As perspectivas de trabalho são outro ponto que merece atenção. Com o aumento dos postos de trabalho por contrato, sem carteira assinada, tornam-se menos visíveis as conexões entre a formação acadêmica, o título conferido pelo diploma e a colocação no mercado. Essa diferença (ou ausência) de vínculo, descolada de um plano de carreira, pode levar os jovens a verem o Ensino Superior como algo não mais necessário para uma boa colocação. 

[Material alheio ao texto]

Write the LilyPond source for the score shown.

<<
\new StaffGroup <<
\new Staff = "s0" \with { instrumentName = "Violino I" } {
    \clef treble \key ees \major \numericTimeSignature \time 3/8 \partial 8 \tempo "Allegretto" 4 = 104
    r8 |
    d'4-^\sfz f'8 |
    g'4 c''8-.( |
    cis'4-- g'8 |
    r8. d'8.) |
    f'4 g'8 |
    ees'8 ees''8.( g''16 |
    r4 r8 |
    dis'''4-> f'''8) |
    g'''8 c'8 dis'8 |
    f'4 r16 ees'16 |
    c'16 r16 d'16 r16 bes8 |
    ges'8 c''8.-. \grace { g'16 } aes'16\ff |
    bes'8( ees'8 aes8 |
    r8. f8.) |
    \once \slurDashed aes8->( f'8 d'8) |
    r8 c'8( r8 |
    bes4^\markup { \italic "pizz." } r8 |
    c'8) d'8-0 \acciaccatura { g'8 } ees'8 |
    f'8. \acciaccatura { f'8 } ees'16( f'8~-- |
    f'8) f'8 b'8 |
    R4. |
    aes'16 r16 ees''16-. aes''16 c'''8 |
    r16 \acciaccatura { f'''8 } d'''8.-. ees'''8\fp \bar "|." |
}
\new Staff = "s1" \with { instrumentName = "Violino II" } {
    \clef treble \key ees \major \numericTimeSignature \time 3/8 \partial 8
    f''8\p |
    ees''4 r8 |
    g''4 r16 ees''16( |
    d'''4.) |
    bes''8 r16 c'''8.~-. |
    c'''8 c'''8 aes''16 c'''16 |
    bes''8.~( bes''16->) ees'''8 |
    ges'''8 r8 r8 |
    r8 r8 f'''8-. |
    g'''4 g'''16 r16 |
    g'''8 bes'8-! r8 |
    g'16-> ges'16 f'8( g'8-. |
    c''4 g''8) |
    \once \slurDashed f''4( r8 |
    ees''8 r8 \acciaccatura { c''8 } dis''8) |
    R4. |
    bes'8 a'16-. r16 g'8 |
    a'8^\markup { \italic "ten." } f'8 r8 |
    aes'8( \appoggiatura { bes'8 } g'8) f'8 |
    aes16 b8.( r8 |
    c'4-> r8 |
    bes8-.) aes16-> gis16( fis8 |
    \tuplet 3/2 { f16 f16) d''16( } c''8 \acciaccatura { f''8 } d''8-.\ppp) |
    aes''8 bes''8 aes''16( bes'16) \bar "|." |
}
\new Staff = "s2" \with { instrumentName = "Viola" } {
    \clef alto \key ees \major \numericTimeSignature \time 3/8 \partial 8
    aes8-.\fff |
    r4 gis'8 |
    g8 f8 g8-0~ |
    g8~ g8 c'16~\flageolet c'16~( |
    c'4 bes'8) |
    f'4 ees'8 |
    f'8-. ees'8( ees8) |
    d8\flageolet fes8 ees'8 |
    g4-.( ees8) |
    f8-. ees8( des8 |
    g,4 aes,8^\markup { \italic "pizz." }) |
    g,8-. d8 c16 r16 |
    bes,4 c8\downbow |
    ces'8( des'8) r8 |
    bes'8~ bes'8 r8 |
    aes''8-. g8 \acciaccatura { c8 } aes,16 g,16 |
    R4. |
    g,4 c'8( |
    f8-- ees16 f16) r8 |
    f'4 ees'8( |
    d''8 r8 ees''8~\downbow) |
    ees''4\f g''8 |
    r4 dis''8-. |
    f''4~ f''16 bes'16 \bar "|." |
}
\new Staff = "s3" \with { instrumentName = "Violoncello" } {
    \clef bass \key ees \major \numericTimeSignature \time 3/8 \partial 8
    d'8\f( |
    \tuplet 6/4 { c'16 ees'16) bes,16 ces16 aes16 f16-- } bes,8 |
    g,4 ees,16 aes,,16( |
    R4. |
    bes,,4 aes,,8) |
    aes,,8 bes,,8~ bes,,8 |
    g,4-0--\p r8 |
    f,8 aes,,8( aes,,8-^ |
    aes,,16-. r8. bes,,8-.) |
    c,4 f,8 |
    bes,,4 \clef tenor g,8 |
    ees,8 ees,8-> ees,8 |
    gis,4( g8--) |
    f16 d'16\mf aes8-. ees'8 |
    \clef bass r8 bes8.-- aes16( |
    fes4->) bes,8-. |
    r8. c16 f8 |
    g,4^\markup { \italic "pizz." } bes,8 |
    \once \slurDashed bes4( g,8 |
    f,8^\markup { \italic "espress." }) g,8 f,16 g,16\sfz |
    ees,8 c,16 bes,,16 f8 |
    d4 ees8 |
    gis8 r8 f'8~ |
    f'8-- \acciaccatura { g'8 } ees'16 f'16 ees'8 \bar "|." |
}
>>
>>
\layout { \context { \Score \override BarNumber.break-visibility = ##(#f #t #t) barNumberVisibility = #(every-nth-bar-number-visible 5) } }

“Dentre esses jobs, muitos são relacionados a novas tecnologias ou áreas de especialização, empreendedorismo, que não são tão evidentemente relacionadas com a formação acadêmica tradicional, outro fator que pode pesar na percepção dos jovens sobre o valor da educação superior”, cogita Bernardo Miorando.

O papel da escola

Neste contexto, ainda que não haja uma receita, o que a escola pode fazer é abrir o horizonte do aluno. “Mostrar as várias oportunidades que ele tem para a vida é importante. Assim como tem importância as universidades mostrarem para as escolas o que oferecem de possibilidades, para que elas mostrem aos estudantes”, exemplifica Sérgio Franco.

No entendimento do pesquisador, se o corpo docente é engajado, precisa fazer pouco para demonstrar os caminhos possíveis. Se está defasado, no entanto, tem que fazer uma coisa um pouco mais organizada para chegar nisso. “É todo um ecossistema. O que cada vez mais estou convicto é que nada tem apenas uma causa principal. Muitas ações precisam ser feitas”, defende.

Em termos mais práticos, estar alinhado com as demandas no novo mundo do trabalho e as pautas das gerações mais novas pode ser um caminho. Miorando lembra que a responsabilidade socioambiental tende a entrar nesse rol, assim como tudo que estiver ligado a desenvolvimento sustentável, agenda da Organização das Nações Unidas (ONU) e o desenvolvimento de competências socioemocionais.

Já as próprias instituições de ensino superior podem apostar em características históricas e tradicionais, como o fato de ser um ponto de encontro, onde se pensa o mundo, onde a pessoa elabora ou reelabora seu projeto de vida e também desenvolve uma rede de relacionamentos, já trazendo oportunidades para a vida profissional. A tudo isso, Miorando chama de redes de capital social. 

“Por muito tempo, as instituições no Brasil estiveram concentradas em um currículo obrigatório, no desenvolvimento de conteúdos. As outras oportunidades de desenvolvimento, como pesquisa  e extensão, ficavam com acesso de grupos restritos – internacionalização, menos ainda”, observa. Sendo assim, um caminho para conquistar o público pode estar em valorizar a possibilidade de os estudantes cuidarem do próprio currículo. 

Muitas instituições têm diminuído a carga horária obrigatória e aumentado a eletiva, incorporado projetos, metodologia baseada em problemas e desafios, envolvendo os estudantes com outros agentes da sociedade para resolver problemas do entorno social. “Isso é um outro caminho: colocar o estudante como alguém que vai se relacionar com as dinâmicas do seu tempo. Além disso, a colocação das instituições no sentido de ajudar a resolver questões urgentes e empoderar os estudantes para ter impacto no mundo me parece que é algo que apele até mais às gerações atuais do que teria apelado no passado”, sugere.